Ketika yang profan disucikan, manusia tertekan.
Ketika opini publik dianggap absolut, manusia kehilangan napas. Ketika standar sosial ditempatkan setinggi langit, hidup terasa sempit. Pandangan itu menarik bila disandingkan dengan pemikir Barat. Albert Camus menyebut manusia harus berani “memberontak” untuk mempertahankan martabatnya. Sartre bilang manusia pada dasarnya bebas, dan kehilangan kebebasan berarti kehilangan dirinya. Nietzsche melihat bahaya besar ketika manusia terjebak dalam herd mentality, mengikuti standar mayoritas sampai kehilangan kehendaknya sendiri.
Huston Smith menambahkan dimensi lain: monoteisme, katanya, adalah “revolusi moral terbesar” karena ia menegaskan hanya Tuhan yang absolut. Sisanya relatif, boleh dikritik, dan tidak layak dituhankan.
Sementara Naquib al-Attas mengingatkan bahwa tauhid adalah fondasi adab, penempatan sesuatu pada posisi yang benar. Termasuk menempatkan manusia sebagai makhluk bermartabat, bukan objek tekanan sosial.
Semua pemikiran itu, dari berbagai tradisi, bermuara pada satu gagasan sederhana: manusia rusak ketika ia menuhankan sesama manusia atau menuhankan sesuatu yang bukan Tuhan. Itulah sebabnya saya berpandangan bahwa tauhid dalam makna eksistensial, bukan slogan religius bisa menjadi kompas yang hilang.
Tauhid adalah cara berkata: yang absolut hanya Tuhan, sisanya tidak layak membuat manusia runtuh. Dan percaya atau tidak, cara pandang ini meringankan banyak beban psikologis yang tak perlu.

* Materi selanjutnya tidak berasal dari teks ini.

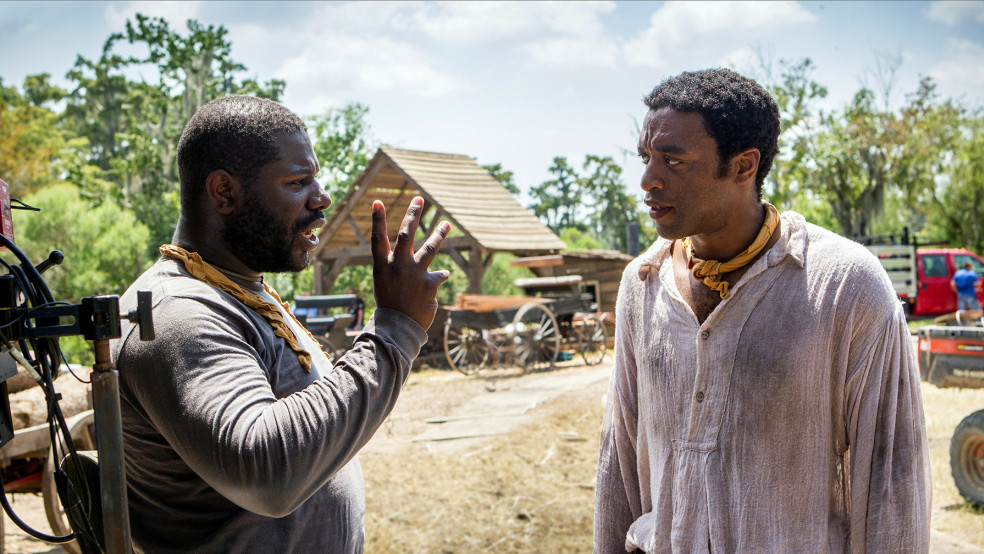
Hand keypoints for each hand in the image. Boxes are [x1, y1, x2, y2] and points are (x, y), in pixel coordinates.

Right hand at [371, 196, 449, 329]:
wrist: (398, 328)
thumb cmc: (391, 304)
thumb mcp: (386, 283)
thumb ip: (399, 267)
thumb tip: (412, 257)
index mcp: (382, 266)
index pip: (378, 239)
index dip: (377, 220)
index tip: (378, 202)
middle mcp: (398, 266)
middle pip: (406, 234)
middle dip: (413, 214)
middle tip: (419, 199)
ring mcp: (414, 274)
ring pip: (430, 248)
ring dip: (439, 234)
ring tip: (446, 224)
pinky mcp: (429, 284)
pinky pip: (438, 275)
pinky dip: (440, 276)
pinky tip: (441, 277)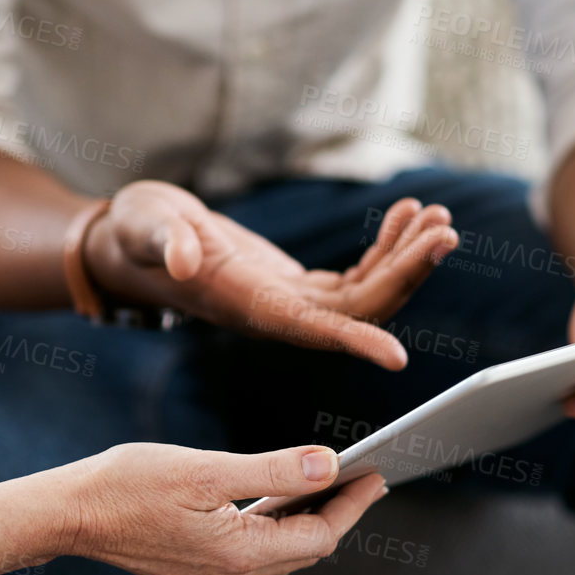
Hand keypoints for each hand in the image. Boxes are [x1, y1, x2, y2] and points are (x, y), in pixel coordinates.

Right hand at [64, 443, 387, 574]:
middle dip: (338, 513)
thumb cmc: (129, 483)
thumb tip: (329, 465)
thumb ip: (272, 469)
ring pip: (279, 554)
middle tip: (365, 478)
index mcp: (238, 554)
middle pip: (305, 549)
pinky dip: (274, 528)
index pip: (319, 536)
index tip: (377, 475)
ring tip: (331, 485)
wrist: (68, 514)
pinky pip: (252, 555)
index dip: (352, 505)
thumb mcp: (207, 468)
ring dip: (306, 521)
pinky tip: (277, 501)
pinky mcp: (194, 573)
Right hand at [85, 182, 457, 369]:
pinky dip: (386, 246)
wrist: (129, 242)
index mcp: (247, 307)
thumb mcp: (145, 226)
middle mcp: (277, 314)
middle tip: (445, 231)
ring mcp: (291, 303)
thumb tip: (185, 258)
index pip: (310, 331)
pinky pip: (357, 276)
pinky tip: (406, 216)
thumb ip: (166, 241)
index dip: (354, 340)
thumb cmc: (136, 231)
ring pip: (366, 294)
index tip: (398, 357)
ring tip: (437, 218)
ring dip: (406, 258)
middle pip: (358, 311)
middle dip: (405, 273)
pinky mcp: (297, 287)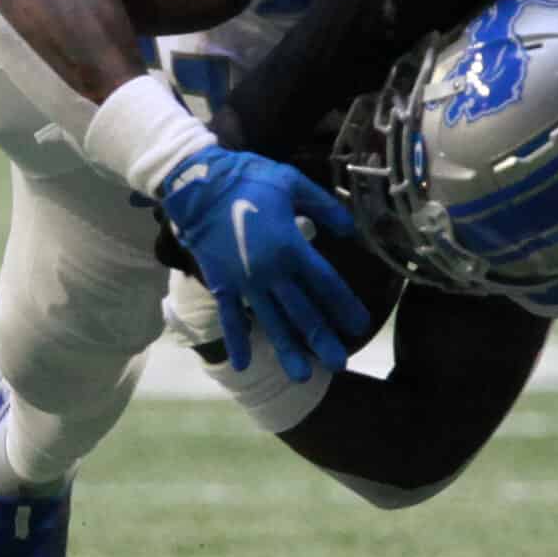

Lalu bagaimana gagasan ini bisa ditarik ke realitas tragis yang sedang kita lihat?
Menurut saya, tragedi bunuh diri bukan hanya kegagalan sistem kesehatan mental. Ia juga kegagalan sosial dalam memulihkan nilai kemanusiaan. Kita terlalu cepat menilai, terlalu ketat menuntut, terlalu jarang memberi ruang aman untuk rapuh.
Ada beberapa langkah sederhana yang bisa kita lakukan sebagai masyarakat:
Pertama, turunkan ekspektasi yang tidak manusiawi. Tidak semua orang harus kuat setiap hari. Tidak semua hidup harus mulus. Tidak semua remaja harus tahu mau jadi apa di usia 17 tahun.
Kedua, berhenti menuhankan pencapaian. Gelarnya tidak sakral. Jabatannya tidak sakral. Angka pengikutnya tidak sakral. Yang sakral hanya kehidupan itu sendiri.
Ketiga, buka ruang aman untuk “tidak baik-baik saja”. Stigma membuat orang depresi diam. Diam membuat mereka merasa sendirian. Kesendirian membuat mereka merasa hidup tidak layak.
Keempat, jadikan tauhid sebagai filter nilai. Tauhid bukan teori kosong. Ia mengajarkan: jangan tunduk kepada hal-hal yang tidak absolut. Jangan menyucikan yang profan. Jangan menyerahkan harga diri kepada penilaian orang lain.
Tauhid, dalam makna paling manusiawi, mengembalikan napas dan martabat. Ia membebaskan manusia dari tekanan sosial yang tak perlu. Ia memberi ruang bahwa salah itu wajar, gagal itu bagian dari hidup, dan hidup tetap layak dijalani meski tidak sempurna.
Melihat tragedi yang berulang, mungkin kita memang perlu kembali bertanya: apa yang sebenarnya membuat manusia merasa hidup ini layak? Jawabannya mungkin sederhana: manusia butuh pusat nilai yang tidak berubah-ubah, yang tidak menekan, dan tidak menuntut kesempurnaan.
Dalam tradisi kita, itu bernama tauhid.
Dan mungkin, itulah ruang pulang yang dibutuhkan manusia hari-hari ini.